Coloquemos então as bandeiras do nosso país na janela, no carro, na cabeça. Vivamos este grande momento. Pelo menos, merecemos sonhar. E há tanto tempo que não sonhamos...

quarta-feira, junho 09, 2004

Mudanças

Tenho um computador novinho. Suficiente para suportar alguns programas essenciais à minha vida profissional. Desejo-o para pouco mais. Mais memória e rapidez são essenciais nos dias de hoje, quase sempre stressantes. Também para nós.
Embora continue a recusar a ingestão de medicamentos ou afins que potencializem as nossas supostas capacidades, algumas idealizadas ou sonhadas pela maior parte das pessoas, por vezes a vida assim o exige.
Mas é um facto que poucos se aceitam como são. Quase todos desejamos ser quase tudo contudo, por vezes, corremos o risco de conseguirmos ser pouca coisa. É importante o inconformismo, mas mais importante é procurar o conhececimento das nossas potencialidades e dos nossos limites. Infelizmente, existe muito boa gente que desconhece os labirintos da sua essência. E, nestes casos, assiste-se ao recurso, quase imediato, a uma panóplia de medicamentos, através dos quais procuram a salvação dessa enfadonha tarefa; de todos os males e de todas as frustações...

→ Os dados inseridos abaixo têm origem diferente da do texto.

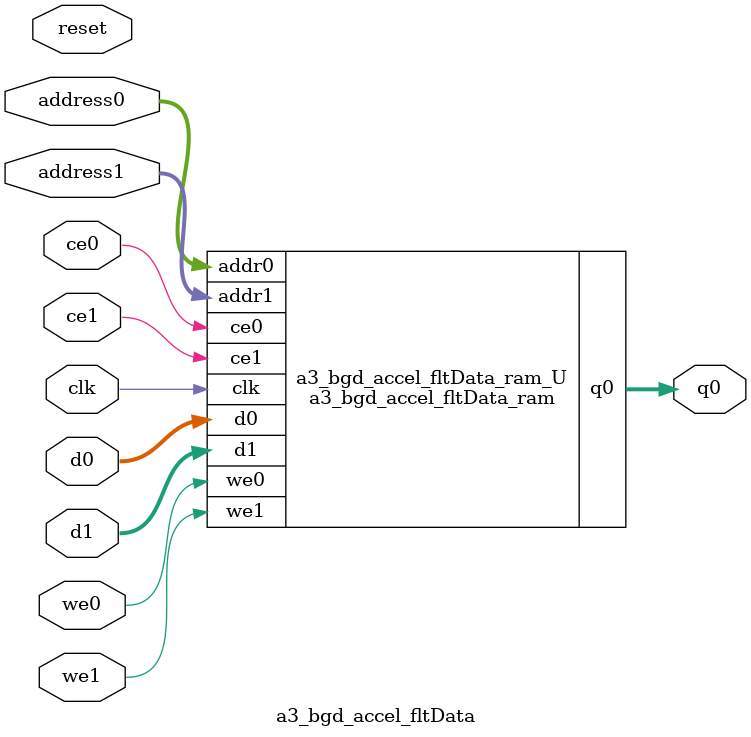
<source format=v>
`timescale 1 ns / 1 ps
module a3_bgd_accel_fltData_ram (addr0, ce0, d0, we0, q0, addr1, ce1, d1, we1,  clk);

parameter DWIDTH = 32;
parameter AWIDTH = 12;
parameter MEM_SIZE = 3925;

input[AWIDTH-1:0] addr0;
input ce0;
input[DWIDTH-1:0] d0;
input we0;
output reg[DWIDTH-1:0] q0;
input[AWIDTH-1:0] addr1;
input ce1;
input[DWIDTH-1:0] d1;
input we1;
input clk;

(* ram_style = "block" *)reg [DWIDTH-1:0] ram[0:MEM_SIZE-1];




always @(posedge clk)  
begin 
    if (ce0) 
    begin
        if (we0) 
        begin 
            ram[addr0] <= d0; 
        end 
        q0 <= ram[addr0];
    end
end


always @(posedge clk)  
begin 
    if (ce1) 
    begin
        if (we1) 
        begin 
            ram[addr1] <= d1; 
        end 
    end
end


endmodule

`timescale 1 ns / 1 ps
module a3_bgd_accel_fltData(
    reset,
    clk,
    address0,
    ce0,
    we0,
    d0,
    q0,
    address1,
    ce1,
    we1,
    d1);

parameter DataWidth = 32'd32;
parameter AddressRange = 32'd3925;
parameter AddressWidth = 32'd12;
input reset;
input clk;
input[AddressWidth - 1:0] address0;
input ce0;
input we0;
input[DataWidth - 1:0] d0;
output[DataWidth - 1:0] q0;
input[AddressWidth - 1:0] address1;
input ce1;
input we1;
input[DataWidth - 1:0] d1;



a3_bgd_accel_fltData_ram a3_bgd_accel_fltData_ram_U(
    .clk( clk ),
    .addr0( address0 ),
    .ce0( ce0 ),
    .we0( we0 ),
    .d0( d0 ),
    .q0( q0 ),
    .addr1( address1 ),
    .ce1( ce1 ),
    .we1( we1 ),
    .d1( d1 ));

endmodule


</source>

Provavelmente, nos tempos futuros, com a ajuda da ciência, assistiremos à venda de uma espécie de Kits tipo, com informação (os livros já temos) e medicação apropriadas para tornarmo-nos instantaneamente líderes, competitivos, inteligentes, admirados, pessoas com carisma... Será tudo uma questão de tempo, neste admirável mundo novo.

sábado, junho 05, 2004

Para obras...

Como em qualquer casa, esta também estava a precisar de uma remodelação; mudança. Por isso, estamos em tempos de obras. Estarei de volta com um novo fôlego.